I liked the variety in the problems presented and solved in the dialogue. Where some games might have you strong-arming all antagonists, it's more interesting to reveal a sympathetic reason through direct conversation.
Like others have mentioned, music and effects would have really helped the experience but it sounds like that was just pushed out by other priorities.
At the end of the day, it was well put together and the movement was tight.
This is a fun concept and you guys put out a lot of assets in a short time. The details in the buildings, parks, etc. captured the scale really well.
I always get a kick out of a good destructible environment but I think the feedback from the destruction could have been pumped up a bit (particles, bits falling off) since everything is first-person (monster) immersive. i.e The claw swings seemed a bit disconnected from the damage they did or didn't cause.
The Japanese theming was fun and those still images were really great.
That was fun! Great animation on the characters. I like the West Wing style talk while we walk story telling. The push mechanics had a lot of opportunity to be creative in the fights.
I did get a soft-lock when I lost a round twice and it wouldn't let me retry. Not sure if this is worth trying to patch out or if I won the lottery.
Great atmosphere from the visuals and audio. Having the landmarks poke out of the fog was a nice way to find your way around.

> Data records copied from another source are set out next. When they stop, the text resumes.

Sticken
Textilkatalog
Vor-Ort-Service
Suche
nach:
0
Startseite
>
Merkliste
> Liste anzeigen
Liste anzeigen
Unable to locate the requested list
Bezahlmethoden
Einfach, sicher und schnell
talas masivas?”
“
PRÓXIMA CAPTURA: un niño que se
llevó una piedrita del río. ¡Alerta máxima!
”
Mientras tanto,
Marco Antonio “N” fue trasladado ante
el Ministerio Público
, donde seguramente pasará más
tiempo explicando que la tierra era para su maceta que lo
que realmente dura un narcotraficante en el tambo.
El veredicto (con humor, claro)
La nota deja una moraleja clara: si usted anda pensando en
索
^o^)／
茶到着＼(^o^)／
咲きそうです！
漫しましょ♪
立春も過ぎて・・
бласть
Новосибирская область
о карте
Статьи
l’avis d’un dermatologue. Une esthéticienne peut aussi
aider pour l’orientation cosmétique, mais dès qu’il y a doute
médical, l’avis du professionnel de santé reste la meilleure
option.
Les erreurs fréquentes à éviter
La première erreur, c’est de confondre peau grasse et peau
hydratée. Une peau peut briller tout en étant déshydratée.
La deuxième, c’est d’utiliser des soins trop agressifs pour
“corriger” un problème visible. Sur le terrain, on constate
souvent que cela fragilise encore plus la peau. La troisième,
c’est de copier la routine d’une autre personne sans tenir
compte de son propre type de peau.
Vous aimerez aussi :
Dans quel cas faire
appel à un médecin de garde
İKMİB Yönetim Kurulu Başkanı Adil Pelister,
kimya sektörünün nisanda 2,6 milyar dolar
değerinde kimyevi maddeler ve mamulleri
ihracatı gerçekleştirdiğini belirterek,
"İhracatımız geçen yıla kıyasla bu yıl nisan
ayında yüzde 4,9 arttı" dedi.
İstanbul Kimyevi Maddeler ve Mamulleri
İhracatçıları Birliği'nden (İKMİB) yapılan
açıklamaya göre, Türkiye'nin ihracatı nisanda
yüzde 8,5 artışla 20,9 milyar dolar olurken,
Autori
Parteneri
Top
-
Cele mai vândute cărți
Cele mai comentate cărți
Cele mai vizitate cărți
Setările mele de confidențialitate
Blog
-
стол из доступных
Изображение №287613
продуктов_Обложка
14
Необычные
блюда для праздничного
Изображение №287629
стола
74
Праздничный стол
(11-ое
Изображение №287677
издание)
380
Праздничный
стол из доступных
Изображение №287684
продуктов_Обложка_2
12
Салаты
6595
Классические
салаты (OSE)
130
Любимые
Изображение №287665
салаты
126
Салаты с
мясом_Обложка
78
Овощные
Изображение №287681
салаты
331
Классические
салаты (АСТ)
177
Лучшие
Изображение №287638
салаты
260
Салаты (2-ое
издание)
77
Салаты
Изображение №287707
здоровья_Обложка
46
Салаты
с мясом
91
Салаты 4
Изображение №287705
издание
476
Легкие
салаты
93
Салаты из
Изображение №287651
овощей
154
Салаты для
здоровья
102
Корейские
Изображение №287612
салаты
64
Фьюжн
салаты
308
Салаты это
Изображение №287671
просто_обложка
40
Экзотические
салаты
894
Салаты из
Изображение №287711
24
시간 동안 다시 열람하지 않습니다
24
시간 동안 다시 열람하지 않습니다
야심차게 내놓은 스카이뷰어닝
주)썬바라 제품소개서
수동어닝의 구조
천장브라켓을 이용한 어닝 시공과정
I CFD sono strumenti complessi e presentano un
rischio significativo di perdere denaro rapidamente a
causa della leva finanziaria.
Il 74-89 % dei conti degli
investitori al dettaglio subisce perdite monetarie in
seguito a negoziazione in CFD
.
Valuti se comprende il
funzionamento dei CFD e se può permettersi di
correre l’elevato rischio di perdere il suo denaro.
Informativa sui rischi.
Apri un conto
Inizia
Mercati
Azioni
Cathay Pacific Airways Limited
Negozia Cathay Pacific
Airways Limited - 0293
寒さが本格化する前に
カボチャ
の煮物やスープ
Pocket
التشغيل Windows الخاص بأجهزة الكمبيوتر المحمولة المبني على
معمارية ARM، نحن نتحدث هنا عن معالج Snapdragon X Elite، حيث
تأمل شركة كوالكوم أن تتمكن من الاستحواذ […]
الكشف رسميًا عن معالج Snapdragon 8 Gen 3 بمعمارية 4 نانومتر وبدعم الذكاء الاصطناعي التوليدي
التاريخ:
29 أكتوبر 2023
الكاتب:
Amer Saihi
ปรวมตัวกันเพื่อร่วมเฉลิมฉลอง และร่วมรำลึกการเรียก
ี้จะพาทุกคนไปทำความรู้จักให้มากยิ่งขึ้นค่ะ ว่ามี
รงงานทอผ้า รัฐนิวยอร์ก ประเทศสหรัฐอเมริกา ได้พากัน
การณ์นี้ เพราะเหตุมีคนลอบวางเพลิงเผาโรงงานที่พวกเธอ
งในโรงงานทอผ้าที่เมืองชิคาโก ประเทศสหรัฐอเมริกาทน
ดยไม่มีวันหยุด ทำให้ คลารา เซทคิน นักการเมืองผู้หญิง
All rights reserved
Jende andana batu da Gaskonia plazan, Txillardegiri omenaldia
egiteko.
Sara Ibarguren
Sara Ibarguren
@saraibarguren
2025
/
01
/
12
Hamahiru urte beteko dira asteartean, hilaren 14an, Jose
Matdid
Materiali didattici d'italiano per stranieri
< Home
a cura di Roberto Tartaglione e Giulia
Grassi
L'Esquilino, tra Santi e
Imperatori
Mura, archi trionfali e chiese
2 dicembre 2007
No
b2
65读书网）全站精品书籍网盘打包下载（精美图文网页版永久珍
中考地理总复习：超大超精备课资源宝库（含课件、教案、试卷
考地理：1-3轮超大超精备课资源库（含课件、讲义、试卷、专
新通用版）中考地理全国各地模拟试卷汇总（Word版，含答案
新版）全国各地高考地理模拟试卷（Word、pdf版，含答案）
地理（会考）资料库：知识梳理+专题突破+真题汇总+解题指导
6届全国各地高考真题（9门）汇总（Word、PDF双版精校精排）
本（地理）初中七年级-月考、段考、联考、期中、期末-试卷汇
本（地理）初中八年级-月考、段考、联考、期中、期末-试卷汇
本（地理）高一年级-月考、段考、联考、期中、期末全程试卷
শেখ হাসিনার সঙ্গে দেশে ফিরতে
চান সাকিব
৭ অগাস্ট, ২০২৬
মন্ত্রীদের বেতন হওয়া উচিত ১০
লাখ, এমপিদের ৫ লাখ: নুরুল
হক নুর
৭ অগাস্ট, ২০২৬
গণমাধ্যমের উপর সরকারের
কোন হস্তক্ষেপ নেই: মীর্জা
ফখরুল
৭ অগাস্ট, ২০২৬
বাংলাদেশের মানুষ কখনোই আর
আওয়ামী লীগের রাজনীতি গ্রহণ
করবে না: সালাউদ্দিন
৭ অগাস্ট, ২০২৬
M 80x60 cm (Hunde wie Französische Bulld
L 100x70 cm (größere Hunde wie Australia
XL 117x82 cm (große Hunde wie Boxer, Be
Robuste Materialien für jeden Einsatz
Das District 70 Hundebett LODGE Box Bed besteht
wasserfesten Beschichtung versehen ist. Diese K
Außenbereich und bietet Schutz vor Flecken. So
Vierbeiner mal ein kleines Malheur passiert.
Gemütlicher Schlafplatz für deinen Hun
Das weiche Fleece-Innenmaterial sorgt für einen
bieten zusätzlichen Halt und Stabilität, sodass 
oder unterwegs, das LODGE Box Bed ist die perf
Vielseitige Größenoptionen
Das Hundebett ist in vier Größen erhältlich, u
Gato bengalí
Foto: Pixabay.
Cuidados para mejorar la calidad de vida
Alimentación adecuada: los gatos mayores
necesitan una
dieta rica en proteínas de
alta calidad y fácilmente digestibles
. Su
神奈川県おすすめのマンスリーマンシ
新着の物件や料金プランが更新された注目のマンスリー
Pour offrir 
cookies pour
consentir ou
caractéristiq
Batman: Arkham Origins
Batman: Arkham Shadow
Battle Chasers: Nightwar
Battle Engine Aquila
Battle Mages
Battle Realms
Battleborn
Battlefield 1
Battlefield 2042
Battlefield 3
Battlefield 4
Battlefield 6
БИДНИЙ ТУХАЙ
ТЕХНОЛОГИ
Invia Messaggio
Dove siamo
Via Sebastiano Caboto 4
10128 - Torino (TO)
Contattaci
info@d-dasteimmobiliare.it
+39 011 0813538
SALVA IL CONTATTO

I didn't manage to get the last skull. I'm not sure if it was stuck in the one rock that was glowing and whispering.
The Giant's Causeway style hex stone environment was really cool.
The first section to get familiarized with the controls is a nice touch and I liked the art style.
Not sure if you noticed but the aiming controls felt a bit strange and it would get a bit choppy at times. I'm just on a laptop and it may be the fog or something. Maybe when the bow is drawn, the mouse sensitivity could drop temporarily.
The music kicking in for the fight was great and fit everything really well.
The de-saturated minimalist vibe with that lighting makes for a cool atmosphere. I think a horror score (ex. musical stings when you see things) would have really punched it up.
You did a lot with very few simple assets. Why render a whole car when you can slowly wheel in the headlights? The switching things out when the character turns around is fun too.
Nice work on getting your first Wild Jam in!
I like that you're trying a lot of things with the lighting especially the shadow on the title-card. I like that you couldn't really see the whole monster and what you could see was looming.
I missed having the ability to strafe but falling over when dying was a nice touch.